Often signs begin with vomiting and progress to tremors and seizures within a few hours. The vomiting isn't always seen before seizures, nor are seizures seen in every case. Seizures may require care for more than 24 hours. Can also cause cardiac arrest. Most common clinical signs in dogs in decending order are seizures, vomiting (with or without blood), death/euthanasia (only 1 of 22 dogs lived at doses above 83 mg/kg), lethargy, respiratory distress, tremors, cardiac arrhythmias, hypersalivation, ataxia, disorientation, and diarrhea (with or without blood).

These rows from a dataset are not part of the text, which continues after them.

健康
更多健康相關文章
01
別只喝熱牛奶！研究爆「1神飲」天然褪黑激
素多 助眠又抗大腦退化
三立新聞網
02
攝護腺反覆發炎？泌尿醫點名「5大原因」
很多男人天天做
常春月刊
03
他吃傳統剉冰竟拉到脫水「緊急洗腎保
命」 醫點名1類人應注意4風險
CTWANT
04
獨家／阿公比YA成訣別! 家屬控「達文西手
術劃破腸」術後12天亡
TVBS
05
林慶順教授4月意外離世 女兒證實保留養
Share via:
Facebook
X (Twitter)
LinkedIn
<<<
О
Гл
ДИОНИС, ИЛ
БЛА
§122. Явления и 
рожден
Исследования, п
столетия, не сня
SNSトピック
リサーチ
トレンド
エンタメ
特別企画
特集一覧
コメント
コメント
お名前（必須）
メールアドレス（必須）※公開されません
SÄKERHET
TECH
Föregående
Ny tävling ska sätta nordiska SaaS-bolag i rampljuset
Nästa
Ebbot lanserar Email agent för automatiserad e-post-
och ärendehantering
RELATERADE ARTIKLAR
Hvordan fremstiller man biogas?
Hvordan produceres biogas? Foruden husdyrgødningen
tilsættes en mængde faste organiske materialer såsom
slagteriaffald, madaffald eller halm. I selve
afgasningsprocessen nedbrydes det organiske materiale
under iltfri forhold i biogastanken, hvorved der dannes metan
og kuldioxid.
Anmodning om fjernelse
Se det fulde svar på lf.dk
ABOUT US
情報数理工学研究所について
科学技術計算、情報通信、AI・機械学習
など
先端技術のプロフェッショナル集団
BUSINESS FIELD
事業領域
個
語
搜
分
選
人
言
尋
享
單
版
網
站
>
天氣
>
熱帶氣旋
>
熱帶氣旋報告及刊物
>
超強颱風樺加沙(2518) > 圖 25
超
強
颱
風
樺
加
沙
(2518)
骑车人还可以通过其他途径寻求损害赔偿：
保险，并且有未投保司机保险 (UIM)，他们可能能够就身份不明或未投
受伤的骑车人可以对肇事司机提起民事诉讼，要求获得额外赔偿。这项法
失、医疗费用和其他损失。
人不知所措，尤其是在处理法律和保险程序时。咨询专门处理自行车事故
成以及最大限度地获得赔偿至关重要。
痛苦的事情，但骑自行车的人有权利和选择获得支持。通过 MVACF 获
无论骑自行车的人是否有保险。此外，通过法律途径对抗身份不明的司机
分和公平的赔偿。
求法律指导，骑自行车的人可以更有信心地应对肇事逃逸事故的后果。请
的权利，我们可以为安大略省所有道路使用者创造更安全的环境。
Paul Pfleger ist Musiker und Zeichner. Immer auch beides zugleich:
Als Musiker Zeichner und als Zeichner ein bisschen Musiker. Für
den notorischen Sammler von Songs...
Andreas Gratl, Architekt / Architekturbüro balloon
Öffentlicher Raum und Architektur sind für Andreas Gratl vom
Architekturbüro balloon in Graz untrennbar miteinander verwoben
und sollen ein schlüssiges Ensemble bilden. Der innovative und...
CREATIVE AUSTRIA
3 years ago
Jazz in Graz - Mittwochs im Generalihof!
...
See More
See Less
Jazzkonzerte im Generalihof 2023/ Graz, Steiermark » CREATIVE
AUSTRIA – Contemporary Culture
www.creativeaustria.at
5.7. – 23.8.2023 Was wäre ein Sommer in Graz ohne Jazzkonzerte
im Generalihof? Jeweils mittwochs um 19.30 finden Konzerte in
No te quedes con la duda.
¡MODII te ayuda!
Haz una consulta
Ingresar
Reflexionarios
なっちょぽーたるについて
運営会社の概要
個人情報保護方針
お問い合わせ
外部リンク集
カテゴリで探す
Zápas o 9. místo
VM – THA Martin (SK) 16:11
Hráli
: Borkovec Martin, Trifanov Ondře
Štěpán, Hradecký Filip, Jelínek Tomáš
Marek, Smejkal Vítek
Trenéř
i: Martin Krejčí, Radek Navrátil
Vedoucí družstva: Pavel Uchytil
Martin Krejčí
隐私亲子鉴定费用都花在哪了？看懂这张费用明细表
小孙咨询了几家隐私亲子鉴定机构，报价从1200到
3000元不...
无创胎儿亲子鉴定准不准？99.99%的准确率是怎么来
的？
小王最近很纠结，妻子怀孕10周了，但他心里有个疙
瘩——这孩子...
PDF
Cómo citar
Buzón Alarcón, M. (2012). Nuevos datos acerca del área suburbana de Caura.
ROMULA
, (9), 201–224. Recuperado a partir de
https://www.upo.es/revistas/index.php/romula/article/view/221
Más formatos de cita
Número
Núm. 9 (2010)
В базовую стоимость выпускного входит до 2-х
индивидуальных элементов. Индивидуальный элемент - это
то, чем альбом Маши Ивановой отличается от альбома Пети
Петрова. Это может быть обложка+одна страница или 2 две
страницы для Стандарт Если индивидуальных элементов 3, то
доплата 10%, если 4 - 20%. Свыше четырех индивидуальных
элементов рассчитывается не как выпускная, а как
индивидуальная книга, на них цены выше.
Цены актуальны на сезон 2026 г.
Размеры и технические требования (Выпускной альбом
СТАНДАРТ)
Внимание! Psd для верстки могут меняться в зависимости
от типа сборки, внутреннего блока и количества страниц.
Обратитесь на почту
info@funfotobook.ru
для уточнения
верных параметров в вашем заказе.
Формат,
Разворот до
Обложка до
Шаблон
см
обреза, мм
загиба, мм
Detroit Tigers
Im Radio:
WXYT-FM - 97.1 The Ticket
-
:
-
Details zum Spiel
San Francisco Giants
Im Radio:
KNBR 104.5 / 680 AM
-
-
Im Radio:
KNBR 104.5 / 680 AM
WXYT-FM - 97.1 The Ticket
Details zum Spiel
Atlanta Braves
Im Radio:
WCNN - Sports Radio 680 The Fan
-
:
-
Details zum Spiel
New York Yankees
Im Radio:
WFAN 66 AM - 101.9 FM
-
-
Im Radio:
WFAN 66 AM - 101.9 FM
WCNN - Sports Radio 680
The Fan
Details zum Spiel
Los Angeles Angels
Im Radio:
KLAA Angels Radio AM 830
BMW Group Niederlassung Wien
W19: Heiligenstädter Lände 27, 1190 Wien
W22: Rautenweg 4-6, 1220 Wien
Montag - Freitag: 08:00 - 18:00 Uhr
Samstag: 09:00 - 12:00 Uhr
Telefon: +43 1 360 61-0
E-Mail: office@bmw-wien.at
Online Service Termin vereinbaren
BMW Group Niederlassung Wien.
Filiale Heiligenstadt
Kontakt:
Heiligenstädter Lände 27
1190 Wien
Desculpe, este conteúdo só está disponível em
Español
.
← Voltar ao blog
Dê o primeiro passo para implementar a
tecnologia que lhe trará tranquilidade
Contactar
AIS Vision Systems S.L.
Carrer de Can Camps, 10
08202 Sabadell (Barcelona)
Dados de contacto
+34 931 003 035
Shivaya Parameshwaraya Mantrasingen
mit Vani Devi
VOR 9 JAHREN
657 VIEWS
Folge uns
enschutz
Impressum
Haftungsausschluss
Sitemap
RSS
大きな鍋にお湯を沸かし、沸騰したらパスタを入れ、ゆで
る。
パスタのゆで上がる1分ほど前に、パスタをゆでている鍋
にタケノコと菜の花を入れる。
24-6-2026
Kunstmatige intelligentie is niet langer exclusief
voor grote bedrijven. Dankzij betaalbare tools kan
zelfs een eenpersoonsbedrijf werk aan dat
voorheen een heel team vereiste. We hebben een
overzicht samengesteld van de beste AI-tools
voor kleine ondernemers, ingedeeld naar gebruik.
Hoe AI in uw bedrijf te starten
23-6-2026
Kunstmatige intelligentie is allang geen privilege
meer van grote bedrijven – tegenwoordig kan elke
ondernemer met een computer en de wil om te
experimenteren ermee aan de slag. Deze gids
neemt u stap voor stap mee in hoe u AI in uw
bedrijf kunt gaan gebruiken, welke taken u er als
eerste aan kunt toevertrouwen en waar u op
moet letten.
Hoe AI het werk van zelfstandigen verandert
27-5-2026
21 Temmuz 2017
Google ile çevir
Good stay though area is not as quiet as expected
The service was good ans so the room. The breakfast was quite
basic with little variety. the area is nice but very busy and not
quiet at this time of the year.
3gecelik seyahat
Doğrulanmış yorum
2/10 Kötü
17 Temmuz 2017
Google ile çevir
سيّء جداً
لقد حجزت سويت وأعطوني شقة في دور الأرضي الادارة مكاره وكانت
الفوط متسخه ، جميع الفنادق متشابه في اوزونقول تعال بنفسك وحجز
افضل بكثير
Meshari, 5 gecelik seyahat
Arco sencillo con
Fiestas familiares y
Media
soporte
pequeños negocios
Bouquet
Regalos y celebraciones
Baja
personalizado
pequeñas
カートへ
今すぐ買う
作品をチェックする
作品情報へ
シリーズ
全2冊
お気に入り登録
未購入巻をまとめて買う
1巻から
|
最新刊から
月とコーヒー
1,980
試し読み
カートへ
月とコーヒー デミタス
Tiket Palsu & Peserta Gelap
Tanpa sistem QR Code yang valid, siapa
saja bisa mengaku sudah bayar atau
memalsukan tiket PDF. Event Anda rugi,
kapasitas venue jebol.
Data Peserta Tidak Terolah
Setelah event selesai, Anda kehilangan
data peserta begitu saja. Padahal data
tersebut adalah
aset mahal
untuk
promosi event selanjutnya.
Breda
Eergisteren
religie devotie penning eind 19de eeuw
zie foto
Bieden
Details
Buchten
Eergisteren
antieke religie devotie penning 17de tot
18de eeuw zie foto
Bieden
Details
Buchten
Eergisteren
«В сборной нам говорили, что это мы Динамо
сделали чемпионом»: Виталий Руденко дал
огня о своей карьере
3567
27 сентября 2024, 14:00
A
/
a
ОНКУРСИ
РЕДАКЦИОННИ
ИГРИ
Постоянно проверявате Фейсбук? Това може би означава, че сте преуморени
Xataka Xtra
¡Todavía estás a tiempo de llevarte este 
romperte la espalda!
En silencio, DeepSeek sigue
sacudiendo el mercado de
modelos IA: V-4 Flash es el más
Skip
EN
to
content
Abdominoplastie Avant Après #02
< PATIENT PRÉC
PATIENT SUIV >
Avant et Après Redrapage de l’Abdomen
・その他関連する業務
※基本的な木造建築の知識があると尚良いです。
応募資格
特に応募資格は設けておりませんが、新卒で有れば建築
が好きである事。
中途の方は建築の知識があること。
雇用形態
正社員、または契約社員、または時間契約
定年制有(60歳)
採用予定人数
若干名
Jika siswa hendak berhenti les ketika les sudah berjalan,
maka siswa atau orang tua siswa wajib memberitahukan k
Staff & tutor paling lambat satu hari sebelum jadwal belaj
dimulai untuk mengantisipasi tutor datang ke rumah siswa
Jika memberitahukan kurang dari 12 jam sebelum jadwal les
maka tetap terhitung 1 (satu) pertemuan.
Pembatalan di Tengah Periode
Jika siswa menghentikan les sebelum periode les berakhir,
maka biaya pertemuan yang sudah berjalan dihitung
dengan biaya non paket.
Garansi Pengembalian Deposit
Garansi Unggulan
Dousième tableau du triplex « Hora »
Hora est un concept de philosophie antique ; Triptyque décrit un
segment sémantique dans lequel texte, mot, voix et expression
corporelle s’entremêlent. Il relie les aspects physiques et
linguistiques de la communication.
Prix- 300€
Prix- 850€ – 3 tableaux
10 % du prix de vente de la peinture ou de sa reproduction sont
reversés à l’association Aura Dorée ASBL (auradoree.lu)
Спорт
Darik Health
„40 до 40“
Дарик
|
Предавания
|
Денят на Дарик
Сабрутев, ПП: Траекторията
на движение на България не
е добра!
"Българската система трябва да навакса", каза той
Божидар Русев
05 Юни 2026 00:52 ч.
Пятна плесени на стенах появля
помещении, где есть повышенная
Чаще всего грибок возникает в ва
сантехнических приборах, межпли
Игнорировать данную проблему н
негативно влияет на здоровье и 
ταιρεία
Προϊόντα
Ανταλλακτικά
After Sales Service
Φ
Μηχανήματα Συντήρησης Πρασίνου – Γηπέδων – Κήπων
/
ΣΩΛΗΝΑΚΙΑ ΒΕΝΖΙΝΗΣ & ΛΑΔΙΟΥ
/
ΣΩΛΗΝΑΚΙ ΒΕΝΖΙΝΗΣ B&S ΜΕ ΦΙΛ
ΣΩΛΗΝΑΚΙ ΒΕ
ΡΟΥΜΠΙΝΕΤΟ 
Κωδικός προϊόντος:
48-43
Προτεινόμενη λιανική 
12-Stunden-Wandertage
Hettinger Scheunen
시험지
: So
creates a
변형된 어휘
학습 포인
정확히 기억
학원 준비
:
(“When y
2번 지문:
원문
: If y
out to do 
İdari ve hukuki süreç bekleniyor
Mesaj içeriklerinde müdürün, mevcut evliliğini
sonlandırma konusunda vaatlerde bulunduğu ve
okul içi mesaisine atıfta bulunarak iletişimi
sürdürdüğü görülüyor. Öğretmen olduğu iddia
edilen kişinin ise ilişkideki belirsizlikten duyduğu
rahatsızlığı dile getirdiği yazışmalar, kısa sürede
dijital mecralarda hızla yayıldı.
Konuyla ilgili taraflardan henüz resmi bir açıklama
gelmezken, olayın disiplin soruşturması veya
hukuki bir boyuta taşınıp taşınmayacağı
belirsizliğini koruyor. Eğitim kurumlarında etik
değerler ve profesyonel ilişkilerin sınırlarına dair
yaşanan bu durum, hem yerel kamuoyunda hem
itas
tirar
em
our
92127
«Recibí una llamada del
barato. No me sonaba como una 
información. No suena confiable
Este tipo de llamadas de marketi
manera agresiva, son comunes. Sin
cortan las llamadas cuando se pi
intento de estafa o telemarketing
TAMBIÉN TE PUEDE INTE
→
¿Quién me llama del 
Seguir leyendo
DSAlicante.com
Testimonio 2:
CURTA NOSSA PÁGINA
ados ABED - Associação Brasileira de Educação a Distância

Emesis, activated charcoal and cathartic can be started if the animal is asymptomatic and the ingestion was recent (less than 1 hour). Seizures and tremors are rarely controlled with diazepam. Pentobarbitol, phenobarbitol, gas anesthetics (isoflurane), and propofol have been used successfully. GI protectants should be started. The use of metoclopramide in cases of protracted vomiting has been suggested. Metoclopramide must be used with care as it could cause additional neurologic signs and there are drug interactions. IV fluids, thermoregulation, antibiotics, and pain control are very important parts of the therapy.

Lesions on necropsy include hemorragic colitis, gastrointestinal mucosal ulceration (from stomach to colon), desquamation of the gastrointestinal tract, stomatitis, myocardial ischemia, pulmonary edema, and congestion of the lungs, liver, thymus, kidneys, and small intestine.

If animals live through the severe vomiting and seizures, WBC's could start to decline in 5-20 days. Filgrastim (Neupogen) may be given for neutropenia (5-6 mg/kg SQ). Prognosis is guarded to poor once signs occur. Sixty-four percent of dogs ingesting 5-FU die or are euthanized.

Flucytosine is an antifungal agent that must be converted to 5-FU by cytosine deaminase to have cytotoxic effects. Mammalian cells lack cytosine deaminase, however, if taken orally, microbes in the GI tract will convert Flucytosine to 5-FU and could result in a toxicity.